15Although both parties requested costs be awarded as part of this hearing, I decline both requests for the following reasons.
16The applicant’s request for a cost award is declined because it is provided without any submissions on, or evidence of, behaviour which could be considered unreasonable, frivolous, vexatious, or of bad faith. Considering these four factors are the only grounds for which I may consider a cost award, I see no reason to award such.

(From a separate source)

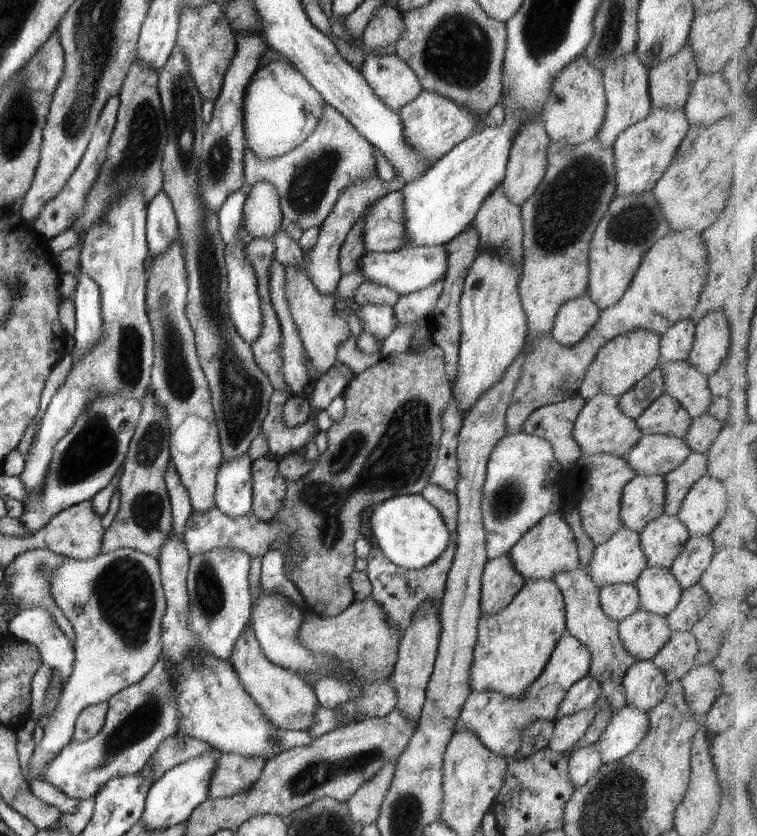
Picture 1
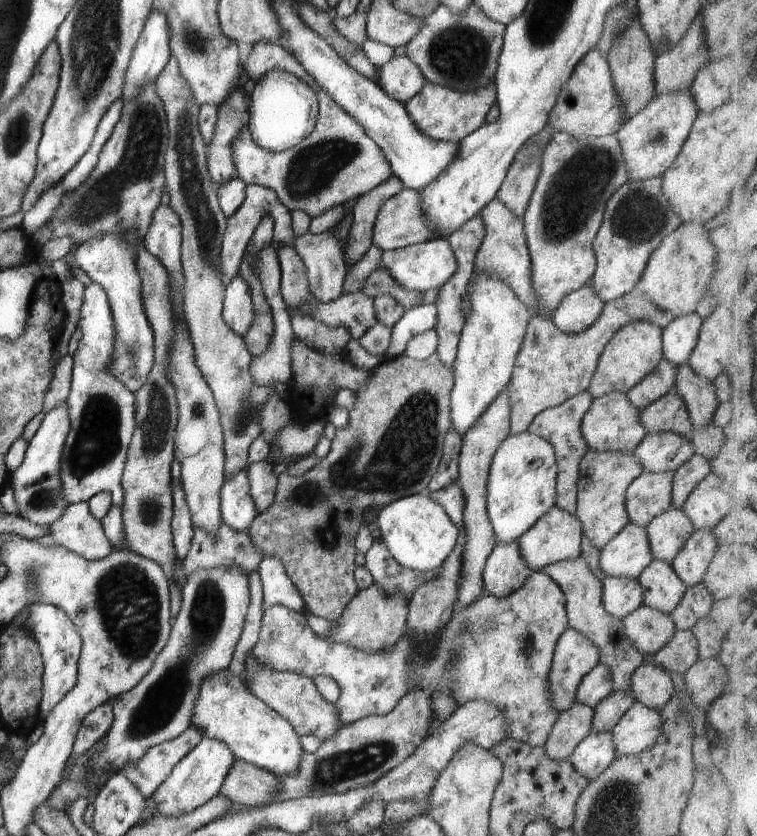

17The respondent’s request for a cost award is declined despite the applicant’s conduct. I find the applicant’s untimely delivery of the report did not interfere with the Tribunal’s ability to carry out a fair, efficient, and effective process. The hearing proceeded as scheduled and parties were provided opportunities to make submissions. In addition, the late submission of the report did not prejudice the respondent from successfully presenting its position.
INTEREST
18Interest in only payable on overdue payments of benefits. Having found no benefits payable or overdue, I find no interest payable as well.
CONCLUSION
19The applicant is not entitled to the balance of the treatment plan dated February 4, 2017.
20No interest is payable.
21Neither party is entitled to costs.